The CAP Theorem

Mar 22, 2013 00:00 · 427 words · 3 minute read Programming

What is Distributed System ?

The client can read and write data into distributed system from any node.

What is CAP Theorem ?

It define the behaviour of distributed systems. It will guarantee two of “Consistency”, “Availability” and “Partition Tolerance” attribute at the same time. In other words you can get any two at any time but not possible to get all of them at the same time.

Consistency

system guarantees to read data as fresh as you just wrote.

Availability

give reasonable response in a reasonable amount of time.

Partition Tolerance

The network can continue to work if it is divided into parts due to landline noise or any failure .
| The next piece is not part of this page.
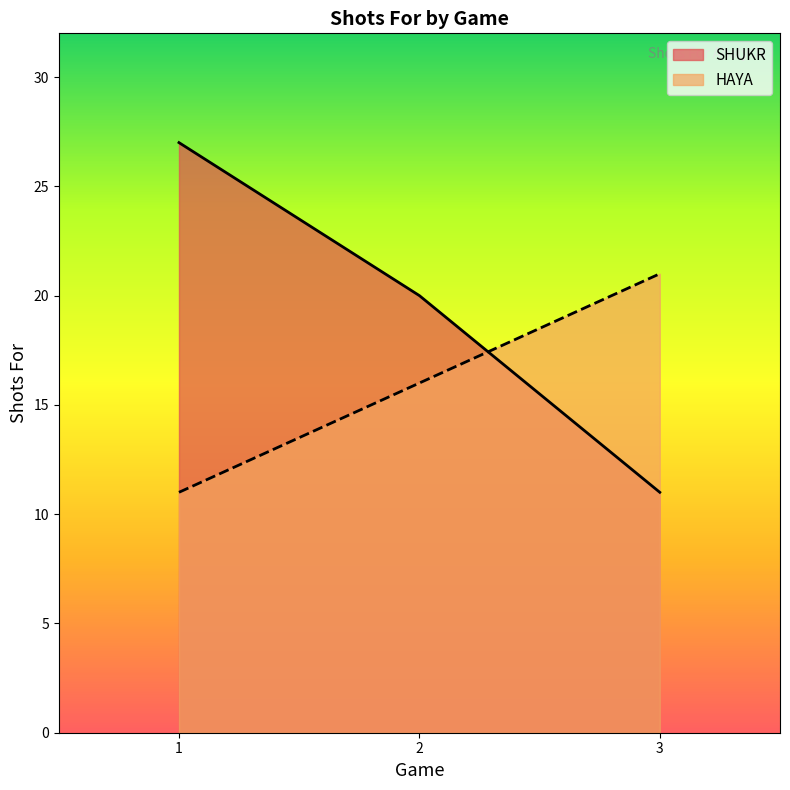

What is the difference between the maximum and minimum values in the SHUKR series?

16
Fallacies of distributed computing

Network programming != object oriented programming

The wrong assumption that programmers made usually are:

The network is reliable

Method calls are reliable but web service are not due to the network failures.programmers have to code for the failure scenarios as well.

Latency is zero

Method calls take no time to response while request on network usually takes time. The request might time out in between and do not return any response. That’s why some of the applications are working fine locally but they failed in real networks.

Bandwidth is infinite

Programmers are sometimes assumed that there is no shared memory on the network and they copy whole parameter into one request and that might cause failure of the request. Programmers should break the parameters into chunk with zero latency. In other words, programmers should find a balance between bandwidth and network latency.

The Network is secure

The distributed system might get attacked via its vulnerability. The internal network is not safe and most attacks occur from inside.

Topology does not change

Platforms and tools might be changed and programmers should take into account theses changes into their codes by constructing configurable pieces.

There is one administrator

In a local environment the boss is the programmer ! But in production there might be more than one administrator on the network. For example, someone might run the network and someone runs the applications.
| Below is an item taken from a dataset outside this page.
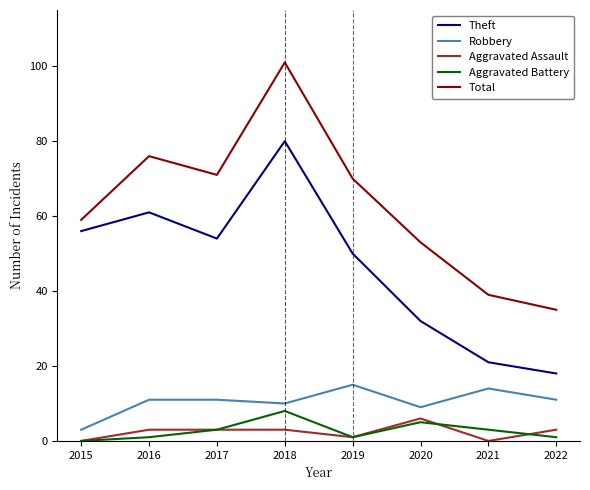

Rank the series at 2018 from lowest to highest value.

Aggravated Assault, Aggravated Battery, Robbery, Theft, Total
The transport cost is zero

In object oriented code , creating an object is almost free as it only consumes a little memory . In distributed systems sending the message over the network cost real money (cost of running network , bandwidth and etc).

The network is homogeneous

Applications in larger network usually developed by different teams and vendors . upgrading the version of system is the bottleneck and we can not bring whole the system down to upgrade it.